**EXERCISE BRIEF**
Transcribe the listing lines word for word, beginning at the line that contains "MINŐSÍTÉSEK" and stopping after the line that contains "ADATVÉDELMI ÉS ADATKEZELÉSI TÁJÉKOZTATÓ".

**RECORDS FOR PROCESSING**
Start of Block

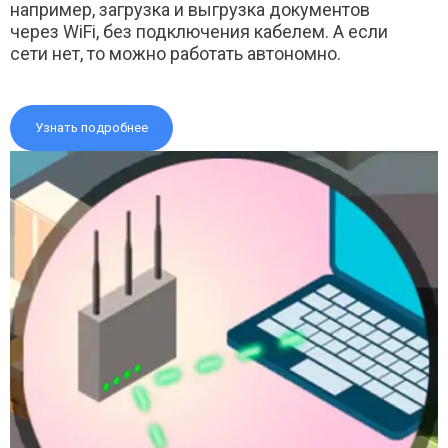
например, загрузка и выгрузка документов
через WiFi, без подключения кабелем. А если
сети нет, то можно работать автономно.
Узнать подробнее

End of Block
Start of Block

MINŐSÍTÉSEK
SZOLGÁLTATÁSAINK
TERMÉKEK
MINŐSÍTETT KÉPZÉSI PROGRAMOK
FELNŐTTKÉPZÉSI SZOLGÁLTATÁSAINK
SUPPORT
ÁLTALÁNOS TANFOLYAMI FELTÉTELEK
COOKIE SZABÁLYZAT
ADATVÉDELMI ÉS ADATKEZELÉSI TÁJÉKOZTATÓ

End of Block
Start of Block

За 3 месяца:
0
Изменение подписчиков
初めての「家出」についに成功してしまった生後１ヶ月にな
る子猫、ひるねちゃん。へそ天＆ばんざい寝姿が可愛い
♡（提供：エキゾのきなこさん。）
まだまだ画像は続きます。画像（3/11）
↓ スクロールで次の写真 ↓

End of Block

**TASK SOLUTION**
MINŐSÍTÉSEK
SZOLGÁLTATÁSAINK
TERMÉKEK
MINŐSÍTETT KÉPZÉSI PROGRAMOK
FELNŐTTKÉPZÉSI SZOLGÁLTATÁSAINK
SUPPORT
ÁLTALÁNOS TANFOLYAMI FELTÉTELEK
COOKIE SZABÁLYZAT
ADATVÉDELMI ÉS ADATKEZELÉSI TÁJÉKOZTATÓ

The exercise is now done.